Melawan Perdagangan Daging Anjing Beromzet Miliaran di Solo Raya
Setelah berlangsung puluhan tahun, perdagangan anjing untuk dikonsumsi di Solo Raya menghadapi perlawanan keras.
Perlawanan terhadap praktik perdagangan anjing untuk dikonsumsi di wilayah Solo Raya, Jawa Tengah, kian menguat. Tak sekadar berkampanye, aktivis pencinta hewan juga bekerja sama dengan kepolisian untuk menggagalkan pengiriman anjing.
Pada Desember 2023, sebagian warganet dibuat geregetan oleh video yang menunjukkan ratusan anjing di bak sebuah truk dengan kondisi mulut, leher, dan kaki diikat. Truk yang membawa ratusan anjing itu sedang melaju di jalan tol menuju wilayah Jateng. Video yang diunggah di akun Instagram Animals Hope Shelter Indonesia itu kemudian mendapat respons dari banyak pihak.

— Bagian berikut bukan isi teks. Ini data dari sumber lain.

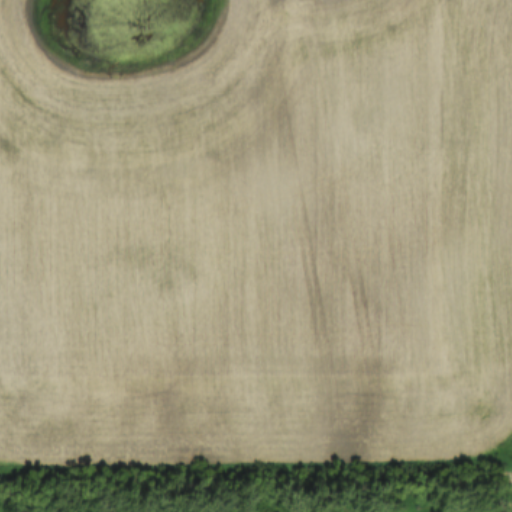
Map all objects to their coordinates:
building: (384, 392)
building: (326, 395)
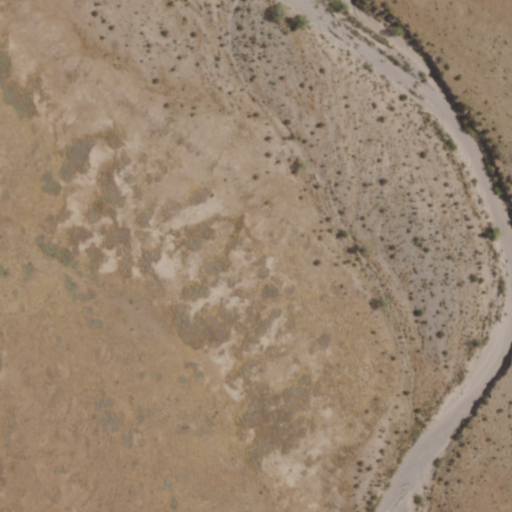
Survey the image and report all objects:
river: (404, 243)
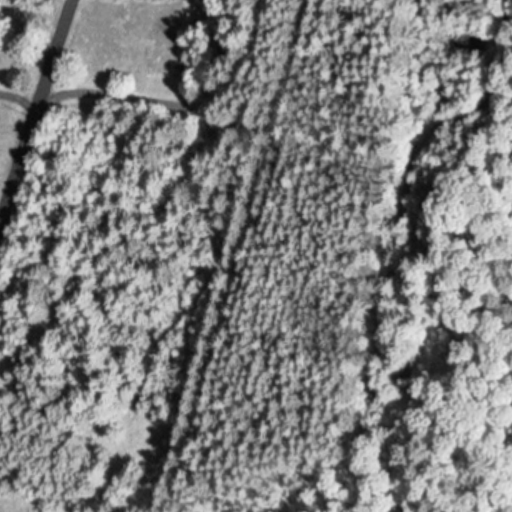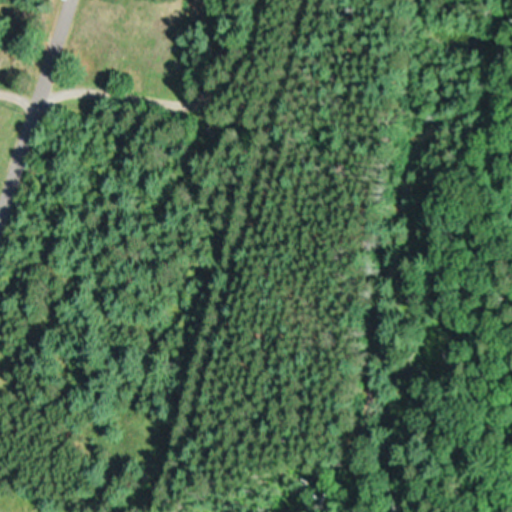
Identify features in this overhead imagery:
road: (47, 47)
road: (136, 69)
road: (16, 90)
road: (16, 145)
road: (247, 255)
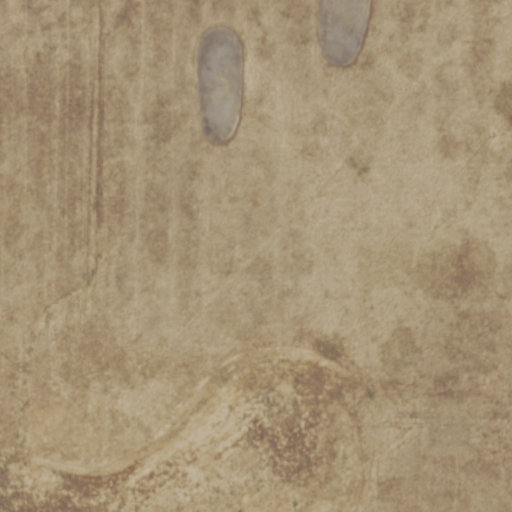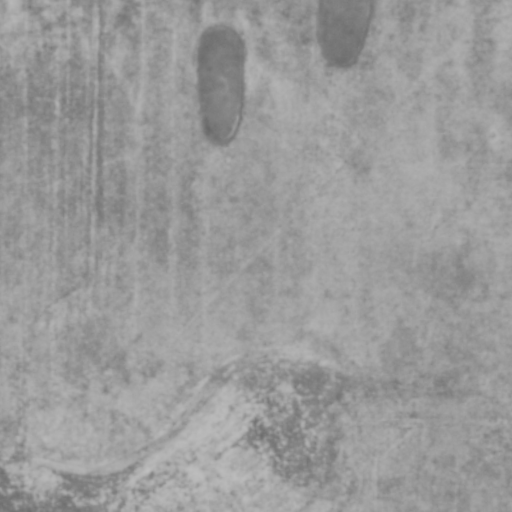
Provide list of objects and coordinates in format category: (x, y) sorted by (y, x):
road: (457, 399)
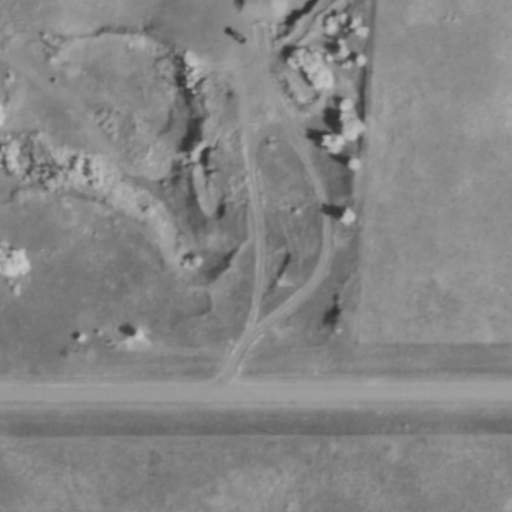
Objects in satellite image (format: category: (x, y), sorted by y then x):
quarry: (223, 107)
road: (323, 257)
road: (255, 391)
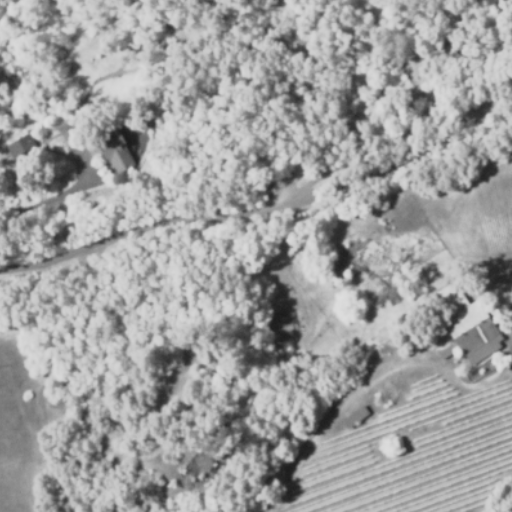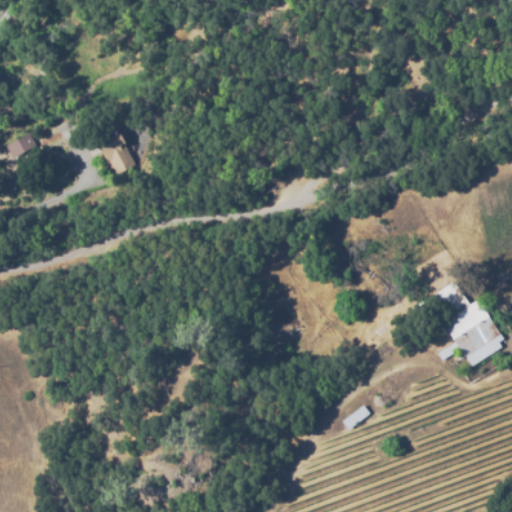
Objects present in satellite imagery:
building: (440, 43)
building: (476, 44)
building: (20, 146)
building: (21, 147)
building: (114, 150)
building: (116, 154)
road: (265, 207)
building: (471, 325)
building: (470, 326)
road: (508, 334)
building: (447, 351)
building: (355, 416)
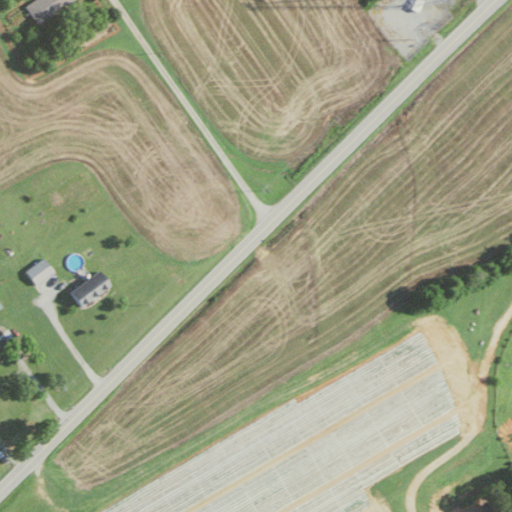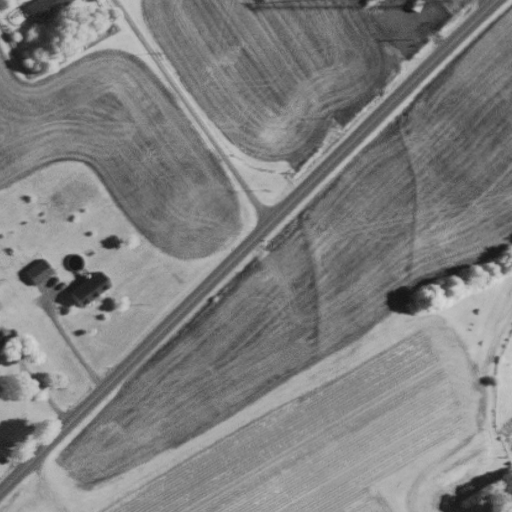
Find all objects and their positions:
building: (38, 7)
road: (187, 112)
road: (245, 243)
building: (83, 287)
road: (66, 339)
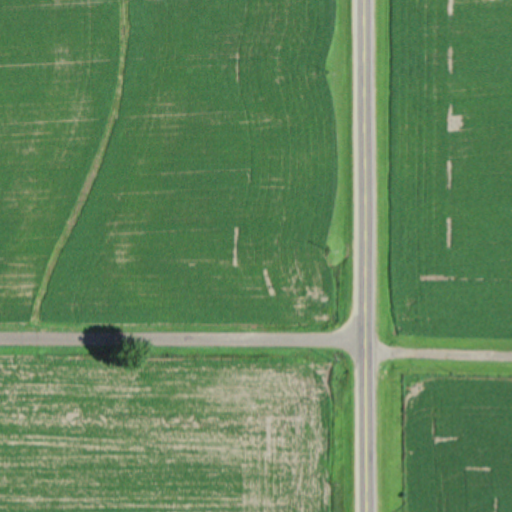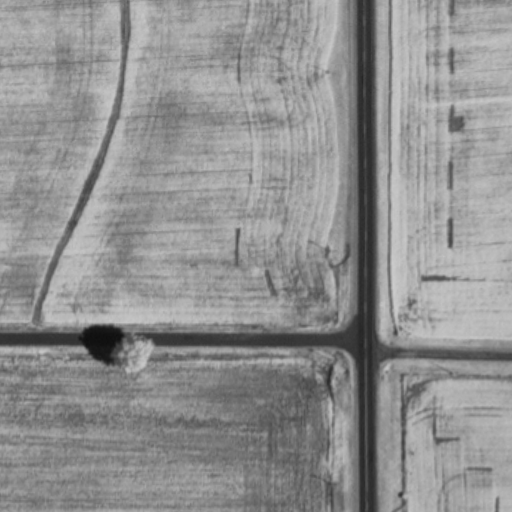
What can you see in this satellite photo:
road: (364, 256)
road: (182, 338)
road: (438, 352)
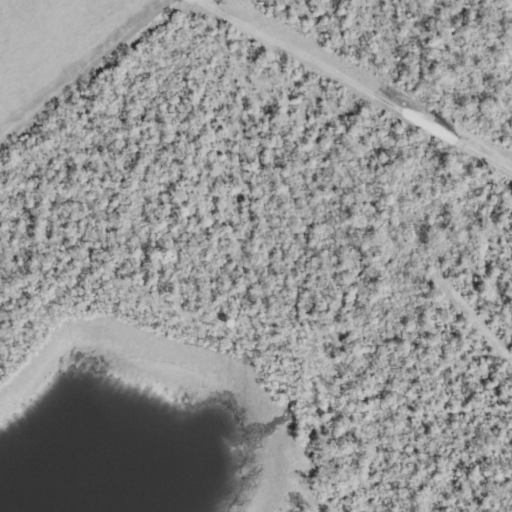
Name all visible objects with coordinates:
power tower: (216, 1)
power tower: (457, 136)
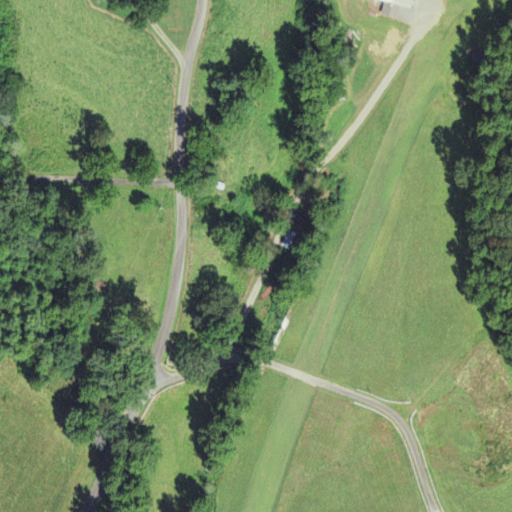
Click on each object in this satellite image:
building: (216, 216)
road: (185, 266)
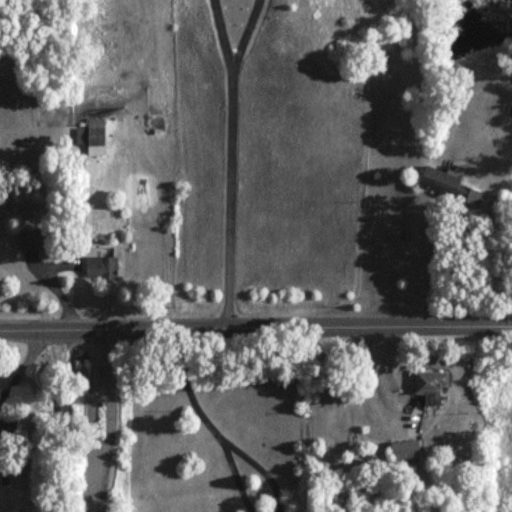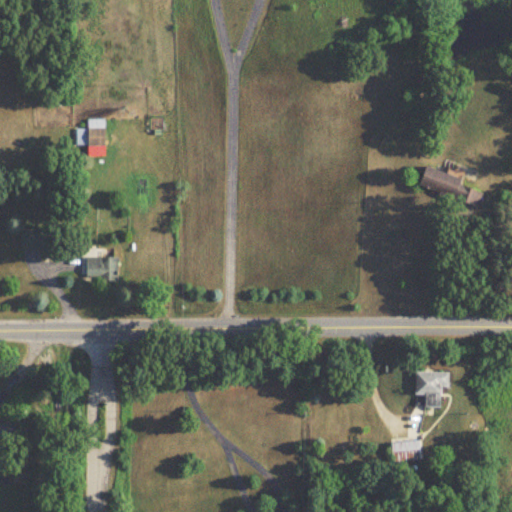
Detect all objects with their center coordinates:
road: (226, 126)
building: (91, 138)
building: (446, 185)
building: (34, 240)
building: (98, 268)
road: (465, 272)
road: (255, 332)
road: (20, 365)
building: (428, 388)
road: (89, 422)
building: (7, 433)
building: (404, 452)
road: (232, 476)
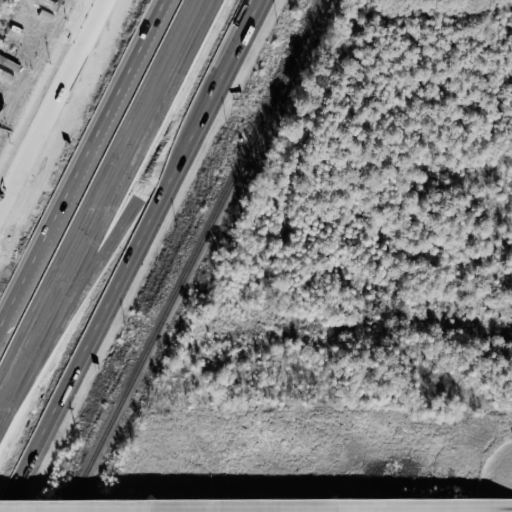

Ketua Animals Hope Shelter Indonesia Christian Joshua Pale mencoba mengikuti truk putih dengan nomor polisi AD 811 E itu. Namun, ia kehilangan jejak truk tersebut. Meski begitu, Christian kemudian mendapat informasi tentang pemilik truk itu dari salah seorang pengikutnya di Instagram.
Berdasarkan informasi itu, anjing-anjing tersebut diduga akan dikirim ke Kabupaten Sragen, Jateng, yang termasuk wilayah Solo Raya. Christian lalu mendatangi lokasi itu dan melapor ke Polres Sragen. Namun, anjing-anjing itu ternyata tak ditemukan di lokasi.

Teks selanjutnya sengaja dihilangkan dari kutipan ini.